Wednesday, April 10, 2013

Sweeping statements...

If you turn to page 279 in your Western Garden Book, 8th Edition, Library of Congress Control Number 2006932574 you would come across the Citrus plants section. They are usually referred to as C. Jambhira or perhaps C. reticulata. We all know that edulis means that the fruit is edible and that floridus also means that it a a free flowering shrub. However, it may have escaped a less observant gardener that Jambhira is the Meyers Lemon tree. Some call it improved, meaning it is disease free (to some) however I will refer to it as the the Meyers lemon (really small) tree.
As you run your eye over the character traits of the Mevers lemon tree you'll read the following, "Fruit is quite different from commercial lemon - rounder, thinner skinned and orange yellow in color." This may or may not be true as mine has never attempted to grow lemons. Further down you'll find "Tree is not a dwarf...can reach 12 ft tall and 15ft. wide."

Being the courteous and even gracious gardeners that we are, we won't mock its thin skinned fruit or its largeness of girth. No, we shall pass on. It gets really interesting when you find "Low heat requirement makes lemons widely adapted and especially appreciated in regions where sweet oranges and grapefurit won't ripen. Do best year-round near the coast, though some varieties are successful in the desert." Sweeping statements like these are made to be contradicted. Take my lemon tree as a case in point. Not only does do best, but seems to keep doing worse and we are near a coast. Perhaps I lack that necessary greenness of the thumb or perhaps it is the left pinky. Or it could be they meant a coast where the sun shines more than a few times a year. I will not point any of this out to the editor as they probably are busy with real problems. I'll just point it out succinctly here and warn future lemon tree buyers. The "improved" Meyers lemon tree is really nice in the nursery and even nicer in California - but beware. In western Washington we may not have hippogriffs or huffalumps but we do have lots of cold cloudy weather that will slowly stiffle the lemon tree faster than any hippogriff or woozle.

+===+

PROBLEM STATEMENT:
List every creature named in the last paragraph of the lemon tree post, counting each creature once.

DATASET EXCERPTS:
+===+

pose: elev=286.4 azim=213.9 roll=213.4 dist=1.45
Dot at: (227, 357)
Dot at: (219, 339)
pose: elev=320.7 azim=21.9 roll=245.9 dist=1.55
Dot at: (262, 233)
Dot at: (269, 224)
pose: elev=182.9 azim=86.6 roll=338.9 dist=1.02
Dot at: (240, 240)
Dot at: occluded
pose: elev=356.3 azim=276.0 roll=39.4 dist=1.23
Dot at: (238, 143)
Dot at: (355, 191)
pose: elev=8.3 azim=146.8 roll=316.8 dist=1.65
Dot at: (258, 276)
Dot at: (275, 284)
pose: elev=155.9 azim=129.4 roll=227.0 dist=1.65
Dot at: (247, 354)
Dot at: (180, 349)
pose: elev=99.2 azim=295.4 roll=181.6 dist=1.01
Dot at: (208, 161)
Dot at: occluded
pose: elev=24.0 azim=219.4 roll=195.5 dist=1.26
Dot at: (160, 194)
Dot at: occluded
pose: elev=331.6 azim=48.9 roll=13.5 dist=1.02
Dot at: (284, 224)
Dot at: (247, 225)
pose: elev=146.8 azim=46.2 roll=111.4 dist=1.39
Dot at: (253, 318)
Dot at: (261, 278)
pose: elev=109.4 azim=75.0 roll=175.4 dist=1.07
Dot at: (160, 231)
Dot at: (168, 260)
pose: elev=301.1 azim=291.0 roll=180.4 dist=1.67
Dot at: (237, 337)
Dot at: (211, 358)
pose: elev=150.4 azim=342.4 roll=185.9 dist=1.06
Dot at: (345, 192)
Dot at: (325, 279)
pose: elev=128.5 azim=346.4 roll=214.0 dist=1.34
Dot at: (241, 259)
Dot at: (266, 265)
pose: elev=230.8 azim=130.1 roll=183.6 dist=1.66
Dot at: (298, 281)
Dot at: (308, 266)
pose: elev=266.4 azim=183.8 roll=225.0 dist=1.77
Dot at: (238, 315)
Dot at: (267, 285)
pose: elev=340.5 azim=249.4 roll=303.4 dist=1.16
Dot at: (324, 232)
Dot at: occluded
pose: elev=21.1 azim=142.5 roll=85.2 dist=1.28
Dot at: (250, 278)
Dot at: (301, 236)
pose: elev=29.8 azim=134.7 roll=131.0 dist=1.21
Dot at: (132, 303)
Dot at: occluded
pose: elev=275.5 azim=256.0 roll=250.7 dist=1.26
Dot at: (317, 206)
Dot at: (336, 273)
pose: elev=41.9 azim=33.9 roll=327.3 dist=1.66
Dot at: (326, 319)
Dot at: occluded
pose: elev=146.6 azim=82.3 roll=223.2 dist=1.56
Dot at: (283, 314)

+===+

WRITTEN REPLY:
hippogriffs, huffalumps, woozle